■ **WHAT NEEDS TO BE DONE**
Transcribe, starting at the line with "44 | 14% | 37%" and ending at the line with "- **Systematic Confidence**: Wake", every line of the material below exactly, but leave out the pictures and anything outside that span.

──────────────────────────────

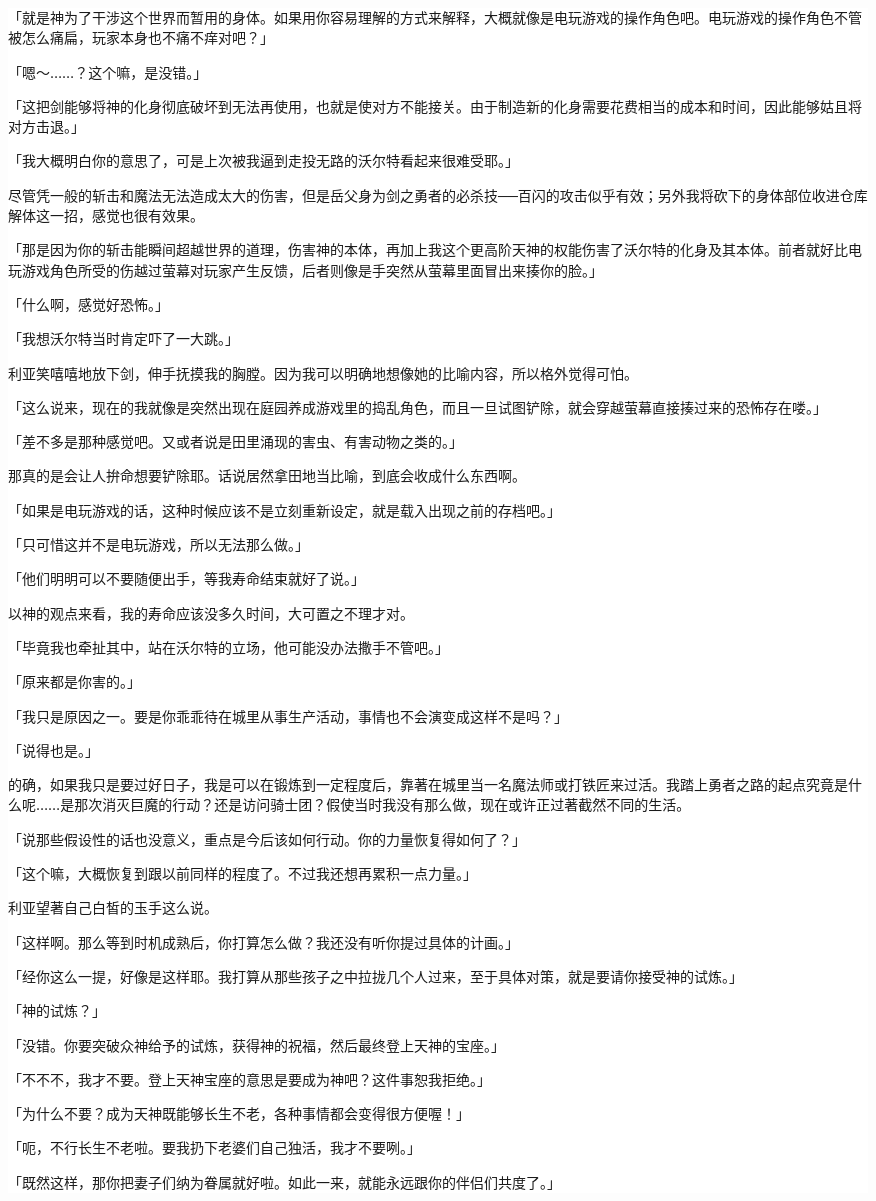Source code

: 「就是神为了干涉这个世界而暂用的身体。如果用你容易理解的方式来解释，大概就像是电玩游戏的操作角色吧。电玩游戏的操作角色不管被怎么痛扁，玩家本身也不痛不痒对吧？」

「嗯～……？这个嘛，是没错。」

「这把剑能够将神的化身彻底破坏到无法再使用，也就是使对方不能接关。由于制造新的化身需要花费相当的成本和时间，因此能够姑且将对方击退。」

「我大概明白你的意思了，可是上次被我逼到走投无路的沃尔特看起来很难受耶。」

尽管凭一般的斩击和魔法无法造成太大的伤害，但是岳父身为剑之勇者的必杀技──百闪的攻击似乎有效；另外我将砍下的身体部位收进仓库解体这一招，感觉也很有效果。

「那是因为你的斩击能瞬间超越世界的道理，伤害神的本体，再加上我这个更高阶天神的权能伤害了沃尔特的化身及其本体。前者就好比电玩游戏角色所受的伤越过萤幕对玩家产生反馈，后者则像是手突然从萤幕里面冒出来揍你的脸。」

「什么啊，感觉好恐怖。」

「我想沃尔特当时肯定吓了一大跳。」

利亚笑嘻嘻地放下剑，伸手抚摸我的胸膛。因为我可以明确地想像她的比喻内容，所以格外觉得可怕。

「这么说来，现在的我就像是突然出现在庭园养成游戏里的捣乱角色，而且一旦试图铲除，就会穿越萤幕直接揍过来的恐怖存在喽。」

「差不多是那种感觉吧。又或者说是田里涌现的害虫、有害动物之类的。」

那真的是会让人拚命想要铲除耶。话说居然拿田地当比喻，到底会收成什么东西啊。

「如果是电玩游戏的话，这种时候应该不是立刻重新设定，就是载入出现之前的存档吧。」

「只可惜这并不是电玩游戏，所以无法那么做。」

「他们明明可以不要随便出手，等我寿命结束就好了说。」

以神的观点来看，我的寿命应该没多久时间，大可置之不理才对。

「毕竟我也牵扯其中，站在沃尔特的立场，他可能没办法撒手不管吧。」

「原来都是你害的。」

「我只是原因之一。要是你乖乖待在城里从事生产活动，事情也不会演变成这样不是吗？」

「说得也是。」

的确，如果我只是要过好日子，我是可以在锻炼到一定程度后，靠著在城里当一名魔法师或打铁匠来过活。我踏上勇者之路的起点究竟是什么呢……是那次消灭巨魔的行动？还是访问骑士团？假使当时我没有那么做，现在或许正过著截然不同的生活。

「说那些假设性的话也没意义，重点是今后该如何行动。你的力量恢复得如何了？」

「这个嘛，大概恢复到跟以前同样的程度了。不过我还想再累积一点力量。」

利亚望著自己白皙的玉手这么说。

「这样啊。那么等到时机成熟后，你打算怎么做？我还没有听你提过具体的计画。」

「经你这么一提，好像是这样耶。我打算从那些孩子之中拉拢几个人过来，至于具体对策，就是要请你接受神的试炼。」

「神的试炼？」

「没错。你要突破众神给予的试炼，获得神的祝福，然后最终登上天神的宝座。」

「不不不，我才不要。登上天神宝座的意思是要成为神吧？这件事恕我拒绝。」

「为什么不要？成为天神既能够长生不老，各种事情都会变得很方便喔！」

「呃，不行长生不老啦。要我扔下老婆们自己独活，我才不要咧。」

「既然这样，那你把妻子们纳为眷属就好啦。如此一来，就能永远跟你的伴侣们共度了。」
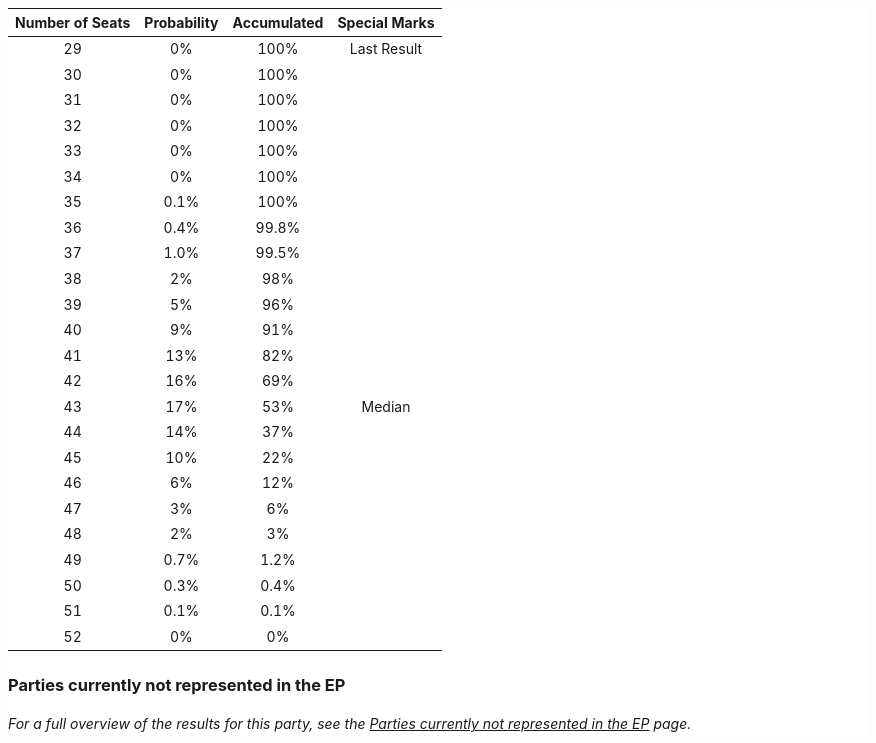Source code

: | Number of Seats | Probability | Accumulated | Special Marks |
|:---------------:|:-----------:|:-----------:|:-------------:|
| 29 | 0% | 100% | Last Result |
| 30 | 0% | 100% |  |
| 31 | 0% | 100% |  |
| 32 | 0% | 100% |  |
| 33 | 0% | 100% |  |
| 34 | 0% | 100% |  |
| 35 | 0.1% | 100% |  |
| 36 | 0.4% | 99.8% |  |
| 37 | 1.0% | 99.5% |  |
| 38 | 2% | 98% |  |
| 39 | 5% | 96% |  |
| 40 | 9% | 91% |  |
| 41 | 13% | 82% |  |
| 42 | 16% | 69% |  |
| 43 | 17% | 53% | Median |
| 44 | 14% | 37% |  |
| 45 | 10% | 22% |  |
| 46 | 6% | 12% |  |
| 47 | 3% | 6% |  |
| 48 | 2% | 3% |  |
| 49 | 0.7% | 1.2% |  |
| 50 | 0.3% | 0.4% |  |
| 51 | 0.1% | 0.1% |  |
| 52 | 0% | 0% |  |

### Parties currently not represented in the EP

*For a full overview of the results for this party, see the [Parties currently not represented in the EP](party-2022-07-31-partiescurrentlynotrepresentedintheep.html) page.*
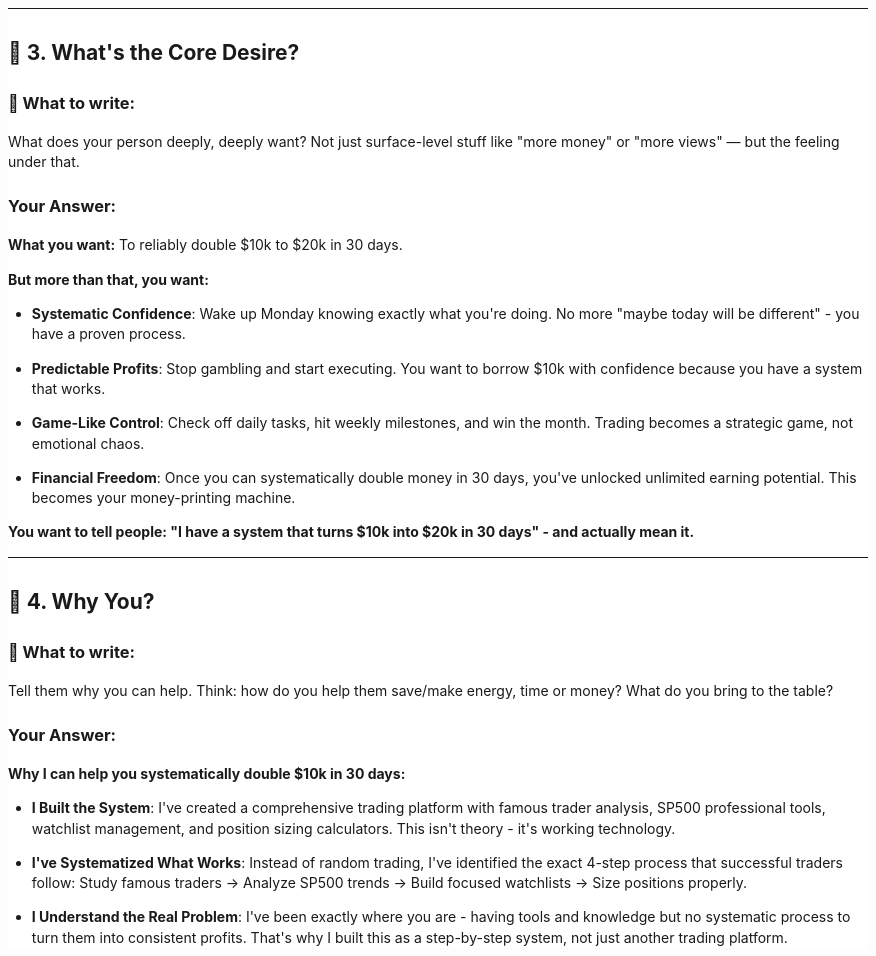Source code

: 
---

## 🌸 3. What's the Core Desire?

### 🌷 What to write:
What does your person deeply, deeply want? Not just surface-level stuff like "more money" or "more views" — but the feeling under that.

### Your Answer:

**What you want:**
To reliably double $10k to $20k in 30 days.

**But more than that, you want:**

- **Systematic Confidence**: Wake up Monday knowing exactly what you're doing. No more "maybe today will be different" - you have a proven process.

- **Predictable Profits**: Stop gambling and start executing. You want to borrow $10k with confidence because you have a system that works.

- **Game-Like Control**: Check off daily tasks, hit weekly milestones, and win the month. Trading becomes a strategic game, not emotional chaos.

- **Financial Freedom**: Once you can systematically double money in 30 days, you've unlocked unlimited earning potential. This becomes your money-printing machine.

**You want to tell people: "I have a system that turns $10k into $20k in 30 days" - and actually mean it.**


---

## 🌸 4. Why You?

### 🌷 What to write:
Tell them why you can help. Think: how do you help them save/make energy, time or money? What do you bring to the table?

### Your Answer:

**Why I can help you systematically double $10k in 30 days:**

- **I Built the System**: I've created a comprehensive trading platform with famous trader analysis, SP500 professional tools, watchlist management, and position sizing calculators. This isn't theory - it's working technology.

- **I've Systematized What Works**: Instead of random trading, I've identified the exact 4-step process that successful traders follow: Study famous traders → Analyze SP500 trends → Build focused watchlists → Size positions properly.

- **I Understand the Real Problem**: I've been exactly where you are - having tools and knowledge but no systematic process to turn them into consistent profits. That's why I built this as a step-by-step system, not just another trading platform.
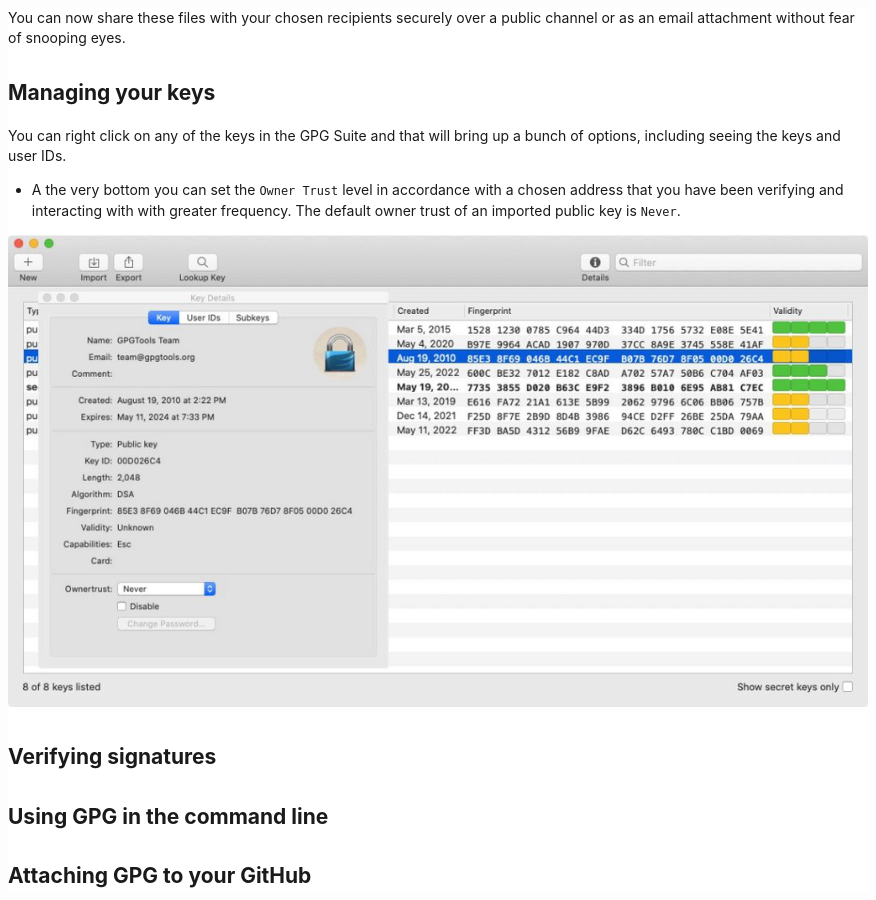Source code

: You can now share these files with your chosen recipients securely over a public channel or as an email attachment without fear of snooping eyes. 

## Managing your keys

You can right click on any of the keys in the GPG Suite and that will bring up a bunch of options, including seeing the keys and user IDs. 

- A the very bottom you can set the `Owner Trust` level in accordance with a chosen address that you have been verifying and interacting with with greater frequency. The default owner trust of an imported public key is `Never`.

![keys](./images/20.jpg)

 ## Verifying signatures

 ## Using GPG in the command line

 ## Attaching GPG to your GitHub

──────────────────────────────

■ **EXERCISE ANSWER**
| 44 | 14% | 37% |  |
| 45 | 10% | 22% |  |
| 46 | 6% | 12% |  |
| 47 | 3% | 6% |  |
| 48 | 2% | 3% |  |
| 49 | 0.7% | 1.2% |  |
| 50 | 0.3% | 0.4% |  |
| 51 | 0.1% | 0.1% |  |
| 52 | 0% | 0% |  |

### Parties currently not represented in the EP

*For a full overview of the results for this party, see the [Parties currently not represented in the EP](party-2022-07-31-partiescurrentlynotrepresentedintheep.html) page.*
Source code

: 
---

## 🌸 3. What's the Core Desire?

### 🌷 What to write:
What does your person deeply, deeply want? Not just surface-level stuff like "more money" or "more views" — but the feeling under that.

### Your Answer:

**What you want:**
To reliably double $10k to $20k in 30 days.

**But more than that, you want:**

- **Systematic Confidence**: Wake up Monday knowing exactly what you're doing. No more "maybe today will be different" - you have a proven process.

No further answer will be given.